## WORK TO BE COMPLETED
Beginning with the line containing "One neuron or", give every line again exactly as it is, ending with the last line of the entries.

## DATA SUPPLIED
Content starts

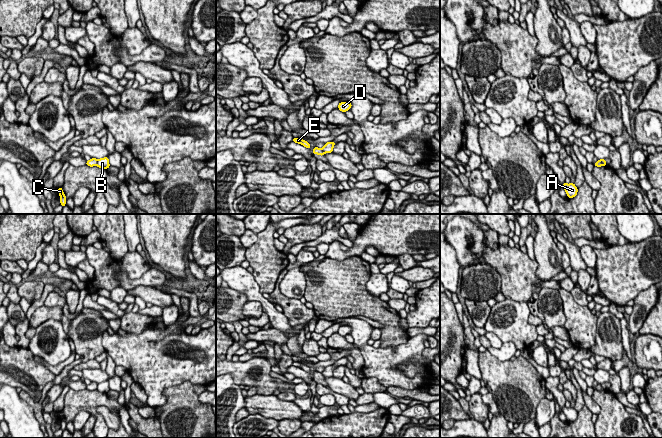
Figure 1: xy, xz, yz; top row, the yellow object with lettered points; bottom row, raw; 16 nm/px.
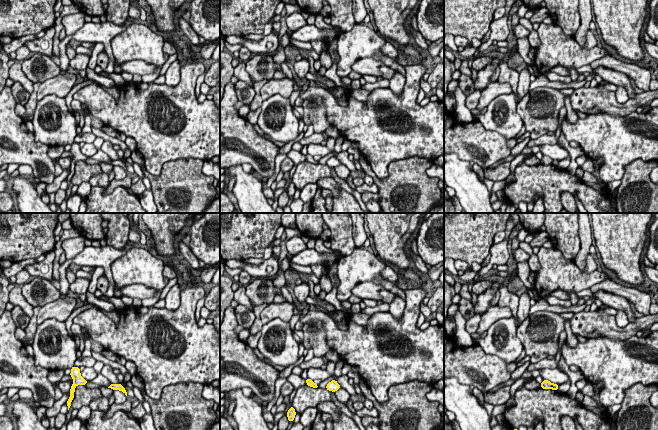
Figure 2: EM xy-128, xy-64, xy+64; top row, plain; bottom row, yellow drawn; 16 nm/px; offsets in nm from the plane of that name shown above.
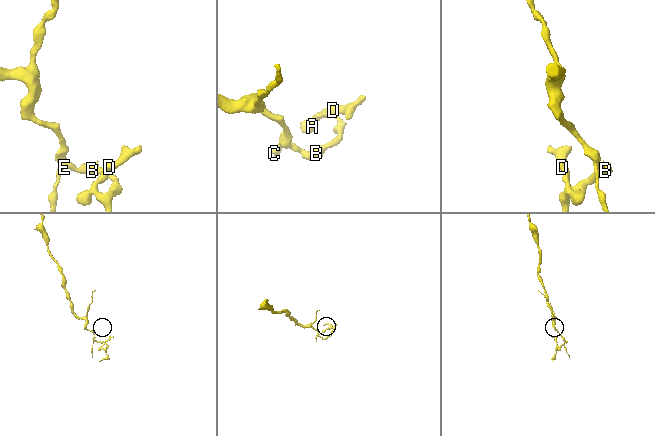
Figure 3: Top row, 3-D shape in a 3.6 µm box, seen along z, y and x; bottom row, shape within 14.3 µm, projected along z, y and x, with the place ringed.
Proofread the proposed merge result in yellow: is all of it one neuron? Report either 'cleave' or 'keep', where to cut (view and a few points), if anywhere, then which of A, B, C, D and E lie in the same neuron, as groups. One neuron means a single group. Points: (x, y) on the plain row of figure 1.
cleave; cut xy (98, 383), (96, 389); groups A B D / C E

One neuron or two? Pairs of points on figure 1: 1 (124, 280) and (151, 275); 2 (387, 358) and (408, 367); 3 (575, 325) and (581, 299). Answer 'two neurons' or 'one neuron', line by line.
1: one neuron
2: two neurons
3: two neurons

Content ends

## SOLUTION BELOW
One neuron or two? Pairs of points on figure 1: 1 (124, 280) and (151, 275); 2 (387, 358) and (408, 367); 3 (575, 325) and (581, 299). Answer 'two neurons' or 'one neuron', line by line.
1: one neuron
2: two neurons
3: two neurons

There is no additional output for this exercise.